Moses Lake community services officer died Saturday
Family, friends remember Cal Baker
MOSES LAKE - Moses Lake Police Department Community Services Officer Calvin "Cal" Baker died Saturday morning due to a heart attack.
Family and friends remember him as kind, giving, caring and passionate about children.
"He was such a generous man," wife Cheryl said. "He'd give you the shirt off his back if you needed it."
Cal was passionate about helping people and had a goal to ensure that every child had a safety seat, she said.
He worked with the police department for approximately 10 years promoting child car seat programs, bike safety programs, crime prevention programs, animal control and managed the evidence room, Police Capt. Dave Ruffin said. He began as a reserve officer.
"This was a guy who would do anything you would ask of him," he said.
Ruffin said people sometimes say that about anyone but said it was true in Cal's case and he was very kind.
"It's a tremendous loss," he said. "He was a rare employee."
Cheryl recalls the day she met Cal.
Her computer crashed and he came over to fix it. Cal spent more than five hours repairing her computer and 10 days later he proposed marriage on Valentine's Day. They married the following month and were together for more than 15 years.
She said his sensitivity, caring attitude and the way he treated her children made her fall in love with him. They raised three children together.
"My kids just fell in love with him," Cheryl said. "We were soul mates. We talked constantly to each other. He was my other half. He was the love of my life."
Cal and Cheryl are from California but didn't meet until they each moved to Moses Lake, they were meant to be together, she says.
"He was the greatest dad in the world," daughter Cassandra Blackham said. "It's hard to put into words."
She said Cal influenced her decision to join the U.S. Navy.

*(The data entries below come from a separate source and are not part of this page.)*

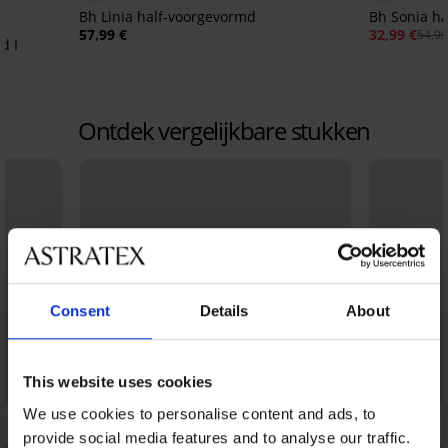
Bh Linia half-voorgevormd
Bh Sonia h
57,99 €
32,99 €
54,99
d I
Ontdek vergelijkbare stukken
Consent
Details
About
This website uses cookies
We use cookies to personalise content and ads, to
provide social media features and to analyse our traffic.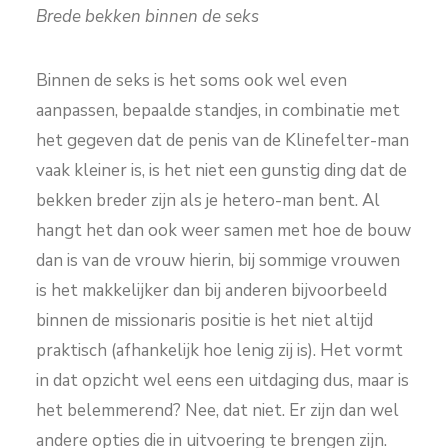
Brede bekken binnen de seks
Binnen de seks is het soms ook wel even
aanpassen, bepaalde standjes, in combinatie met
het gegeven dat de penis van de Klinefelter-man
vaak kleiner is, is het niet een gunstig ding dat de
bekken breder zijn als je hetero-man bent. Al
hangt het dan ook weer samen met hoe de bouw
dan is van de vrouw hierin, bij sommige vrouwen
is het makkelijker dan bij anderen bijvoorbeeld
binnen de missionaris positie is het niet altijd
praktisch (afhankelijk hoe lenig zij is). Het vormt
in dat opzicht wel eens een uitdaging dus, maar is
het belemmerend? Nee, dat niet. Er zijn dan wel
andere opties die in uitvoering te brengen zijn.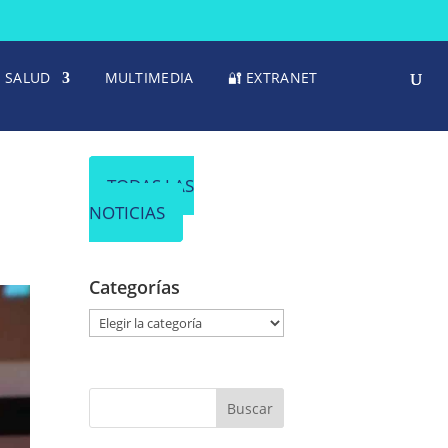
SALUD
MULTIMEDIA
🔐 EXTRANET
TODAS LAS
NOTICIAS
Categorías
C
a
t
e
g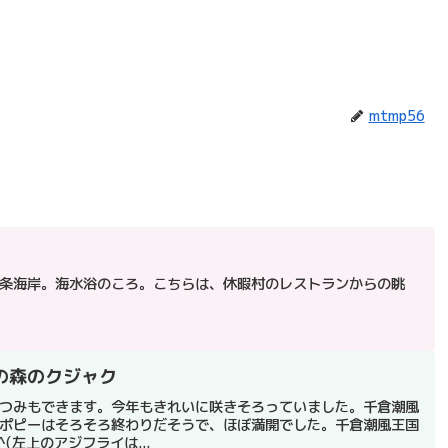
mtmp56
条海岸。海水浴のころ。こちらは、休暇村のレストランからの眺
の森のクジャク
つみもできます。今年もきれいに咲きそろっていました。千倉潮風
ポピーはそろそろ終わりだそうで、ほぼ満開でした。千倉潮風王国
(左上のアジフライは...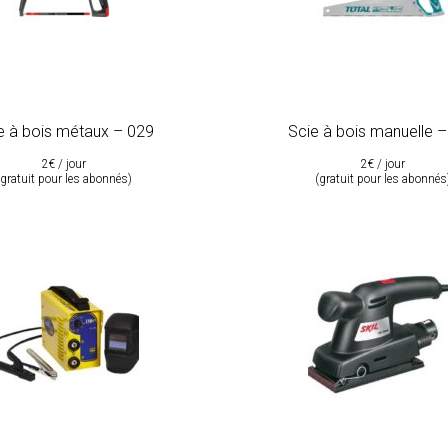
e à bois métaux – 029
Scie à bois manuelle 
2€ / jour
2€ / jour
(gratuit pour les abonnés)
(gratuit pour les abonnés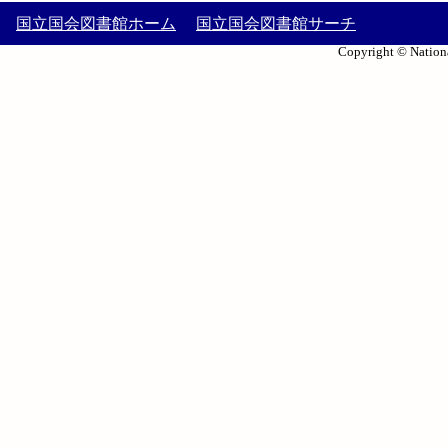
国立国会図書館ホーム
国立国会図書館サーチ
Copyright © Nationa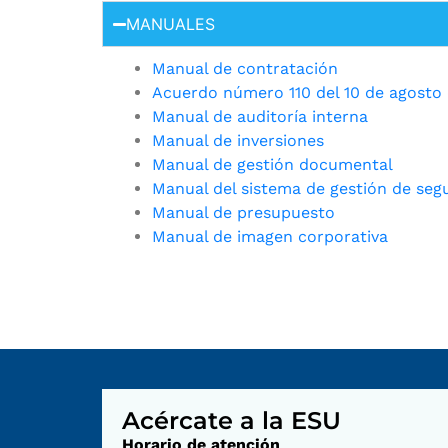
MANUALES
Manual de contratación
Acuerdo número 110 del 10 de agosto 
Manual de auditoría interna
Manual de inversiones
Manual de gestión documental
Manual del sistema de gestión de segu
Manual de presupuesto
Manual de imagen corporativa
Acércate a la ESU
Horario de atención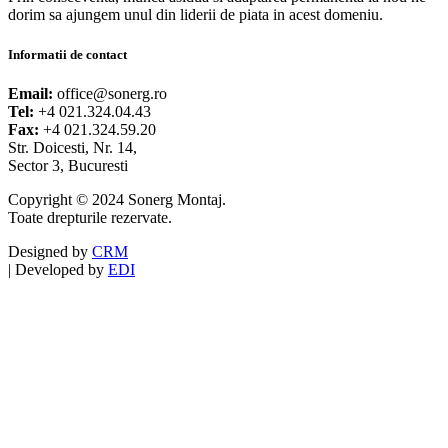
dorim sa ajungem unul din liderii de piata in acest domeniu.
Informatii de contact
Email:
office@sonerg.ro
Tel:
+4 021.324.04.43
Fax:
+4 021.324.59.20
Str. Doicesti, Nr. 14,
Sector 3, Bucuresti
Copyright © 2024 Sonerg Montaj.
Toate drepturile rezervate.
Designed by
CRM
|
Developed by
EDI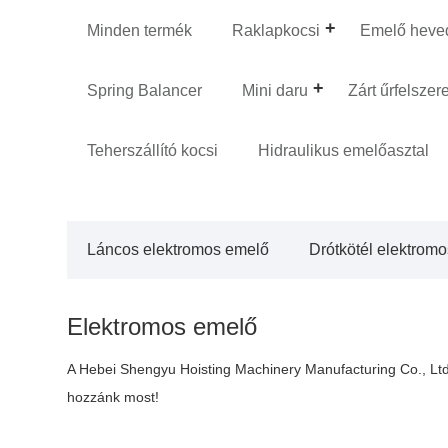
Minden termék
Raklapkocsi
Emelő heve
Spring Balancer
Mini daru
Zárt űrfelszer
Teherszállító kocsi
Hidraulikus emelőasztal
Láncos elektromos emelő
Drótkötél elektrom
Elektromos emelő
A Hebei Shengyu Hoisting Machinery Manufacturing Co., Ltd. 
hozzánk most!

Cal supported the military, Cheryl said. He was in the Marine Corps for approximately 15 years and was stationed in Japan twice.
Blackham said she is Cal's stepdaughter but was always treated like she was his biological daughter and she always thought of him as her biological father.
It was the small things Cal did for her that made him the greatest dad in the world, she said. He was attentive to things most people overlooked.
"He never missed out on anything I did," Blackham said.
Son Joshua Zimmer said he will always be proud to say Cal is his father.
"He was a good man," he said. "He was kind, caring, always patient when I wanted to work on a project."
Zimmer said Cal always helped him fix his bike or his computer and Zimmer got to help Cal with his ham radio projects.
The word that kept recurring while loved ones describing Cal was "kind."
Funeral services are Monday at 10 a.m. at the Moses Lake Alliance Church.